Sur les demandes accessoires
Au regard de l’issue du litige, les requérants sont condamnés aux dépens et déboutés de leur demande pour frais irrépétibles. Pour le même motif, ils sont condamnés à payer à la SARL REFERENCE IMMOBILIERE d’une part et aux consorts [H] d’autre part, la somme de 2500 euros chacun, pour leurs frais non compris dans les dépens.
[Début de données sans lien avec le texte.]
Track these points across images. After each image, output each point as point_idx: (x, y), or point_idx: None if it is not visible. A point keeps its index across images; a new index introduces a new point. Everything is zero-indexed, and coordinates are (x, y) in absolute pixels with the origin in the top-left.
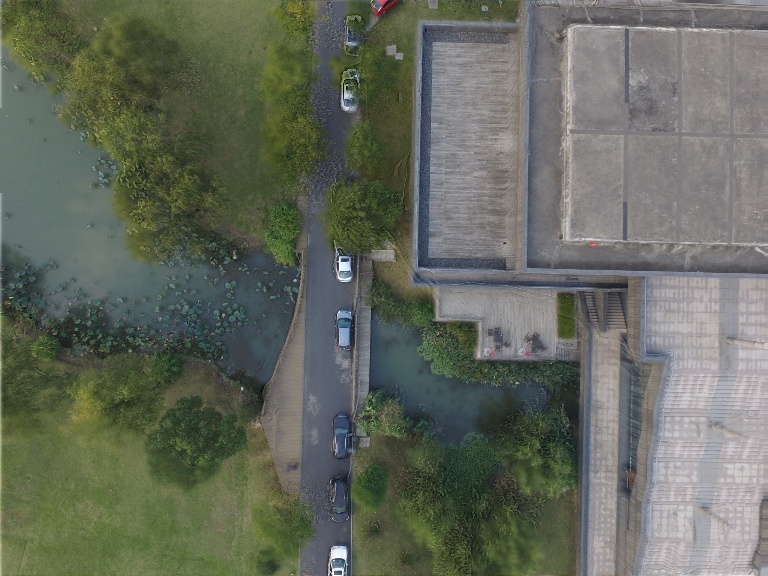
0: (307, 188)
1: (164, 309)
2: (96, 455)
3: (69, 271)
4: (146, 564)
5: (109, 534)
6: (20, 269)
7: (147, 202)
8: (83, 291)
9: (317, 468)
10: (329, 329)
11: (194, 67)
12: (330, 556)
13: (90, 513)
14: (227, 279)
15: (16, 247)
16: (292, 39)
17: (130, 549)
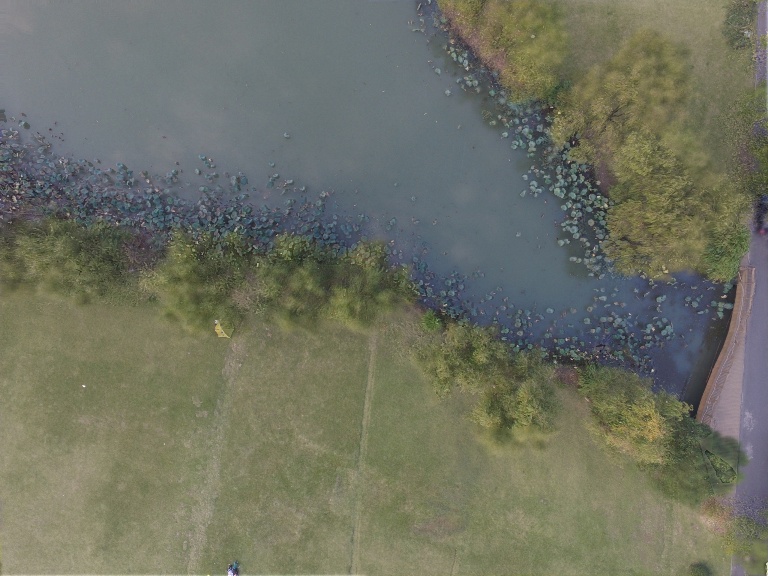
0: (750, 205)
1: (596, 321)
2: (526, 465)
3: (497, 280)
4: (578, 574)
5: (541, 544)
6: (450, 276)
7: (583, 213)
8: (511, 300)
9: (751, 483)
10: (767, 346)
11: (633, 79)
12: (767, 570)
13: (521, 523)
14: (659, 293)
15: (443, 254)
16: (735, 55)
17: (562, 559)
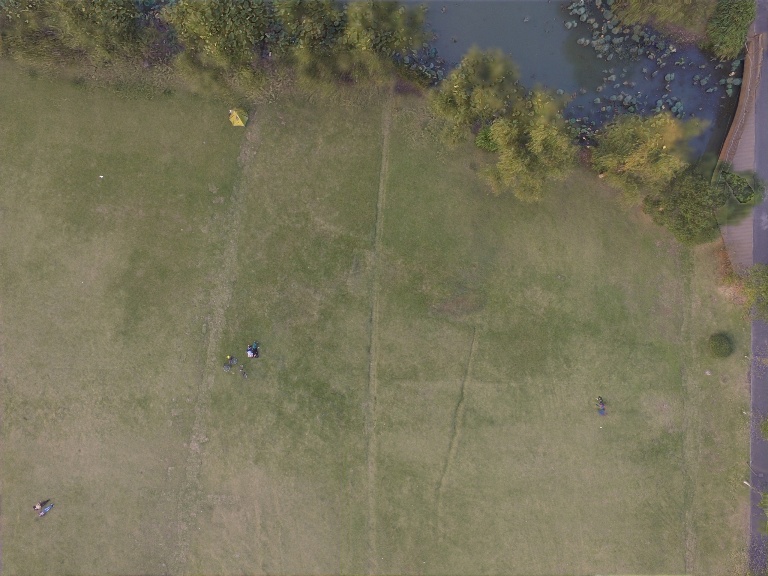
0: None
1: (606, 100)
2: (542, 243)
3: (506, 64)
4: (598, 348)
5: (560, 319)
6: (460, 61)
7: None
8: (521, 84)
9: (767, 253)
10: None
11: None
12: None
13: (539, 299)
14: (668, 71)
15: (453, 41)
16: None
17: (581, 334)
Il convient d’autoriser Maître [I] à recouvrer directement contre M. et Mme [F] ceux des dépens dont elle aura fait l’avance sans recevoir provision et de débouter les consorts [F] de leur propre demande de ce chef,
PAR CES MOTIFS
Le tribunal statuant publiquement par mise à disposition au greffe, par jugement contradictoire et en premier ressort :
REJETTE la demande tendant à voir déclarer irrecevable l’intervention volontaire des consorts [H] ;
DEBOUTE M. [K] [F] et Mme [L] [Y] épouse [F] de leurs demandes indemnitaires formées contre la SARL REFERENCE IMMOBILIERE pour manquement à l’obligation d’information et de conseil;
DEBOUTE M. [X] [H] et Mme [U] [A] épouse [H] de leur demande indemnitaire formée contre M. [K] [F] et Mme [L] [Y] épouse [F] ;
DEBOUTE M. [K] [F] et Mme [L] [Y] épouse [F] de la demande de dommages-intérêts pour résistance abusive ;
DEBOUTE la SARL REFERENCE IMMOBILIERE de sa demande de dommages-intérêts pour procédure abusive ;
DEBOUTE M. [K] [F] et Mme [L] [Y] épouse [F] de leur demande de dommages-intérêts pour violation de la clause de confidentialité du protocole transactionnel du 7 décembre 2021 par les époux [H] ;
DEBOUTE M. [K] [F] et Mme [L] [Y] épouse [F] de leur demande de dommages-intérêts pour manœuvres dilatoires ;
CONDAMNE M. [K] [F] et Mme [L] [Y] épouse [F] à payer à la SARL REFERENCE IMMOBILIERE la somme de 2500 euros au titre de leurs frais non compris dans les dépens ;
CONDAMNE M. [K] [F] et Mme [L] [Y] épouse [F] à payer à M. [X] [H] et Mme [U] [A] la somme de 2500 euros, au titre de leurs frais non compris dans les dépens au titre de l’article 700 du Code de procédure civile ;
DEBOUTE M. [K] [F] et Mme [L] [Y] épouse [F] de leur demande au titre de l’article 700 du Code de procédure civile ;
CONDAMNE M. [K] [F] et Mme [L] [Y] épouse [F] à payer les dépens ;
AUTORISE Maître [I] à recouvrer directement contre M. [K] [F] et Mme [L] [Y] épouse [F] ceux des dépens dont elle aura fait l’avance sans recevoir provision ;
DEBOUTE M. [K] [F] et Mme [L] [Y] épouse [F] de leur propre demande de ce chef.